• [What is being asked]
Retype only the lines from the top of the records to the line with "Public health, safety, or welfare", including that line but none of the pictures.

(Collected data)
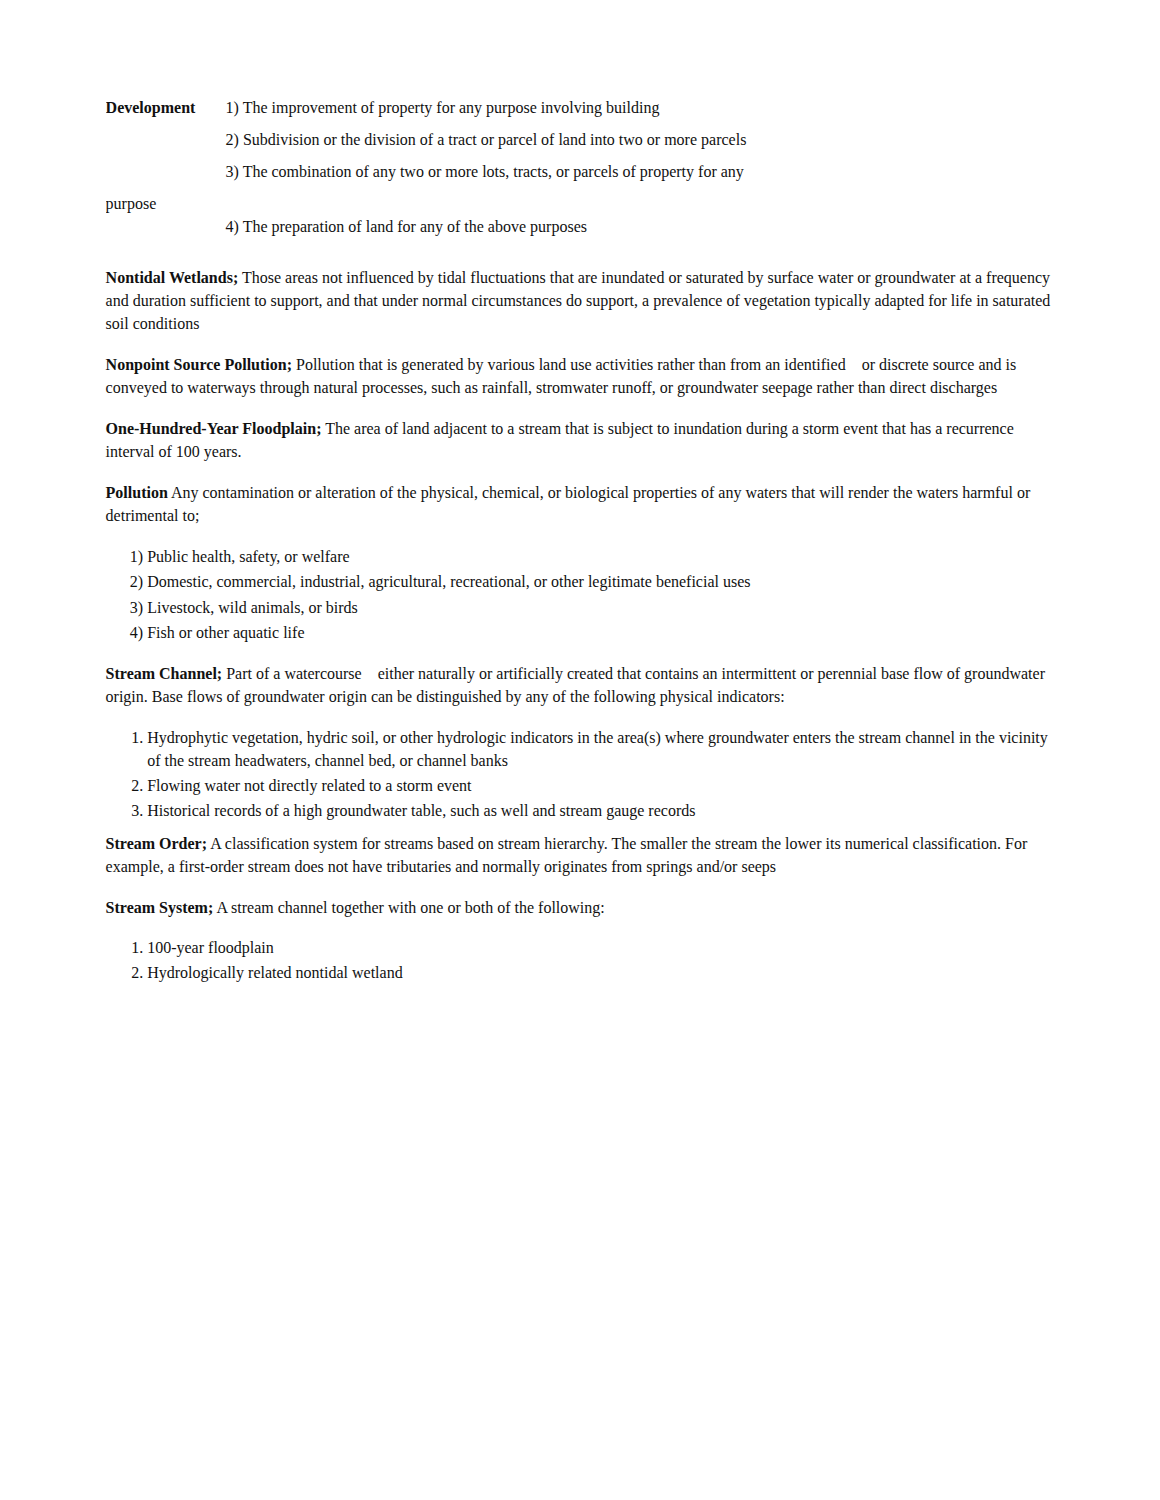Development
1) The improvement of property for any purpose involving building
2) Subdivision or the division of a tract or parcel of land into two or more parcels
3) The combination of any two or more lots, tracts, or parcels of property for any
purpose
4) The preparation of land for any of the above purposes
Nontidal Wetlands; Those areas not influenced by tidal fluctuations that are inundated or saturated by surface water or groundwater at a frequency and duration sufficient to support, and that under normal circumstances do support, a prevalence of vegetation typically adapted for life in saturated soil conditions
Nonpoint Source Pollution; Pollution that is generated by various land use activities rather than from an identified or discrete source and is conveyed to waterways through natural processes, such as rainfall, stromwater runoff, or groundwater seepage rather than direct discharges
One-Hundred-Year Floodplain; The area of land adjacent to a stream that is subject to inundation during a storm event that has a recurrence interval of 100 years.
Pollution Any contamination or alteration of the physical, chemical, or biological properties of any waters that will render the waters harmful or detrimental to;
Public health, safety, or welfare
Domestic, commercial, industrial, agricultural, recreational, or other legitimate beneficial uses
Livestock, wild animals, or birds
Fish or other aquatic life
Stream Channel; Part of a watercourse either naturally or artificially created that contains an intermittent or perennial base flow of groundwater origin. Base flows of groundwater origin can be distinguished by any of the following physical indicators:
Hydrophytic vegetation, hydric soil, or other hydrologic indicators in the area(s) where groundwater enters the stream channel in the vicinity of the stream headwaters, channel bed, or channel banks
Flowing water not directly related to a storm event
Historical records of a high groundwater table, such as well and stream gauge records
Stream Order; A classification system for streams based on stream hierarchy. The smaller the stream the lower its numerical classification. For example, a first-order stream does not have tributaries and normally originates from springs and/or seeps
Stream System; A stream channel together with one or both of the following:
100-year floodplain
Hydrologically related nontidal wetland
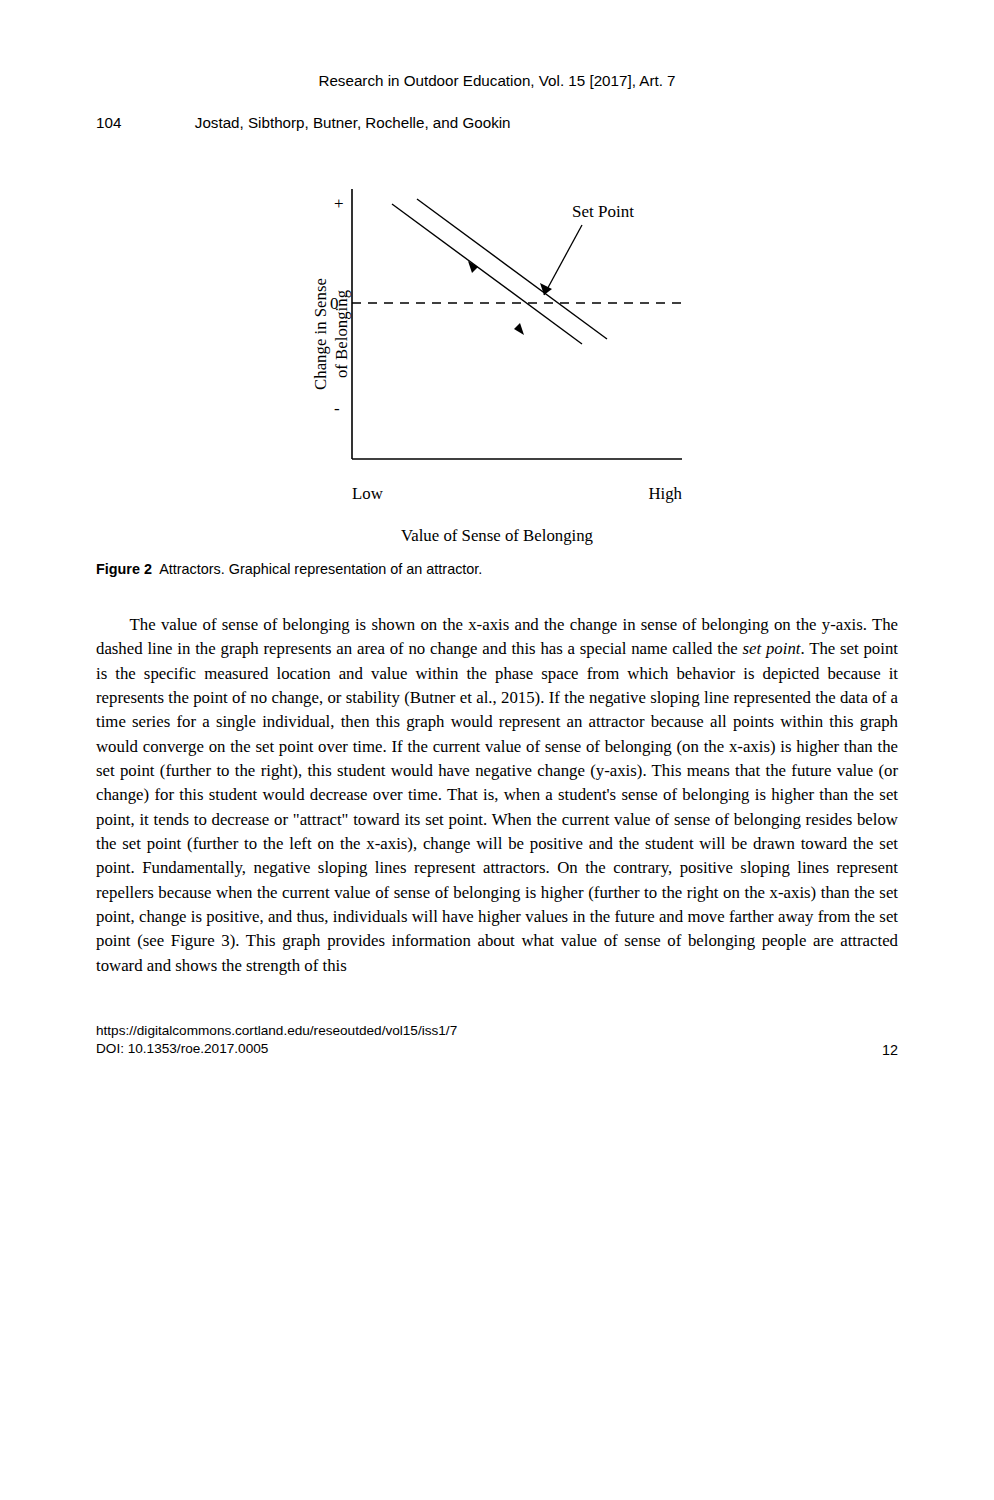Research in Outdoor Education, Vol. 15 [2017], Art. 7
104
Jostad, Sibthorp, Butner, Rochelle, and Gookin
Change in Sense
of Belonging
+ 0 - Set Point
Low High
Value of Sense of Belonging
Figure 2 Attractors. Graphical representation of an attractor.
The value of sense of belonging is shown on the x-axis and the change in sense of belonging on the y-axis. The dashed line in the graph represents an area of no change and this has a special name called the set point. The set point is the specific measured location and value within the phase space from which behavior is depicted because it represents the point of no change, or stability (Butner et al., 2015). If the negative sloping line represented the data of a time series for a single individual, then this graph would represent an attractor because all points within this graph would converge on the set point over time. If the current value of sense of belonging (on the x-axis) is higher than the set point (further to the right), this student would have negative change (y-axis). This means that the future value (or change) for this student would decrease over time. That is, when a student's sense of belonging is higher than the set point, it tends to decrease or "attract" toward its set point. When the current value of sense of belonging resides below the set point (further to the left on the x-axis), change will be positive and the student will be drawn toward the set point. Fundamentally, negative sloping lines represent attractors. On the contrary, positive sloping lines represent repellers because when the current value of sense of belonging is higher (further to the right on the x-axis) than the set point, change is positive, and thus, individuals will have higher values in the future and move farther away from the set point (see Figure 3). This graph provides information about what value of sense of belonging people are attracted toward and shows the strength of this
https://digitalcommons.cortland.edu/reseoutded/vol15/iss1/7
DOI: 10.1353/roe.2017.0005
12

• [Result of the exercise]
Development
1) The improvement of property for any purpose involving building
2) Subdivision or the division of a tract or parcel of land into two or more parcels
3) The combination of any two or more lots, tracts, or parcels of property for any
purpose
4) The preparation of land for any of the above purposes
Nontidal Wetlands; Those areas not influenced by tidal fluctuations that are inundated or saturated by surface water or groundwater at a frequency and duration sufficient to support, and that under normal circumstances do support, a prevalence of vegetation typically adapted for life in saturated soil conditions
Nonpoint Source Pollution; Pollution that is generated by various land use activities rather than from an identified or discrete source and is conveyed to waterways through natural processes, such as rainfall, stromwater runoff, or groundwater seepage rather than direct discharges
One-Hundred-Year Floodplain; The area of land adjacent to a stream that is subject to inundation during a storm event that has a recurrence interval of 100 years.
Pollution Any contamination or alteration of the physical, chemical, or biological properties of any waters that will render the waters harmful or detrimental to;
Public health, safety, or welfare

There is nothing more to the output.